**Your goal:** The required result is a copy of each line below in which "Oysters" appears.

**Input:**
____________________
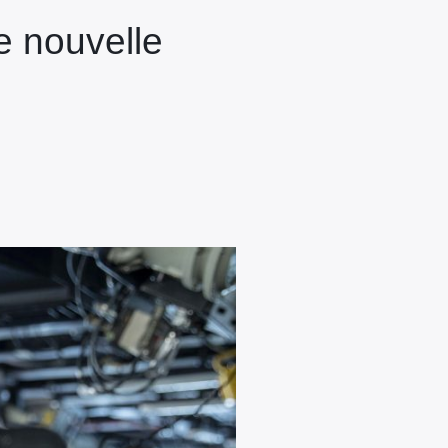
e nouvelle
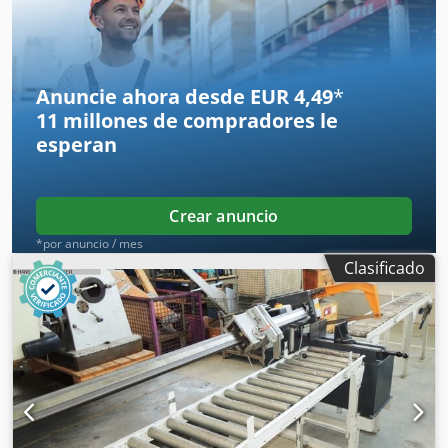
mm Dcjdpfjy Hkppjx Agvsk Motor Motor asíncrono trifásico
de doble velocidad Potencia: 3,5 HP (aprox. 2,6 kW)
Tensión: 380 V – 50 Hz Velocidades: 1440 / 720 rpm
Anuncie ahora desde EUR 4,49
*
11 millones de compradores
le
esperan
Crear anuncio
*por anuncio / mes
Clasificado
____________________
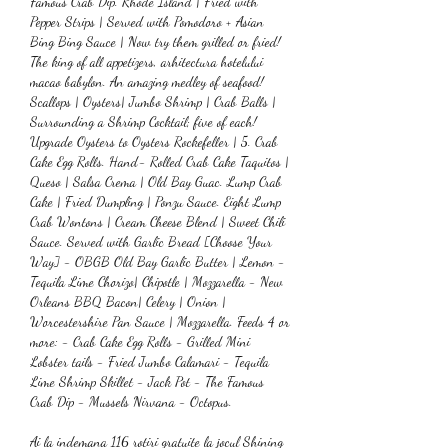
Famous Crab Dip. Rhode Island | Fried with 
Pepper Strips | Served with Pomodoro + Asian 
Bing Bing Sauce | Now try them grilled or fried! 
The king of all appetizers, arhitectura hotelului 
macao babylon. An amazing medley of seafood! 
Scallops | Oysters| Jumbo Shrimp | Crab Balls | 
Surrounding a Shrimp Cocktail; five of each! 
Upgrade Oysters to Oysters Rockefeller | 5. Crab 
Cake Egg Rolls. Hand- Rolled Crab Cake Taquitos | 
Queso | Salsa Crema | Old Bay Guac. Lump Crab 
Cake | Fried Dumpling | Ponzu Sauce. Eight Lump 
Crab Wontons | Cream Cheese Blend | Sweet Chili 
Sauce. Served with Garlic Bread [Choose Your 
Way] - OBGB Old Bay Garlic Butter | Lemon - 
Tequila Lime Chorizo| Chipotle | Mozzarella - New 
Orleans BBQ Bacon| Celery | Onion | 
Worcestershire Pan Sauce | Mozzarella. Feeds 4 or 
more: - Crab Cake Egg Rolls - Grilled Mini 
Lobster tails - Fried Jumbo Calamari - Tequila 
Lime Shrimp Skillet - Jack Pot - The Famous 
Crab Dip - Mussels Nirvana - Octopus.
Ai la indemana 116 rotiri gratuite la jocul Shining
____________________
**Task result:**
Scallops | Oysters| Jumbo Shrimp | Crab Balls | 
Upgrade Oysters to Oysters Rockefeller | 5. Crab 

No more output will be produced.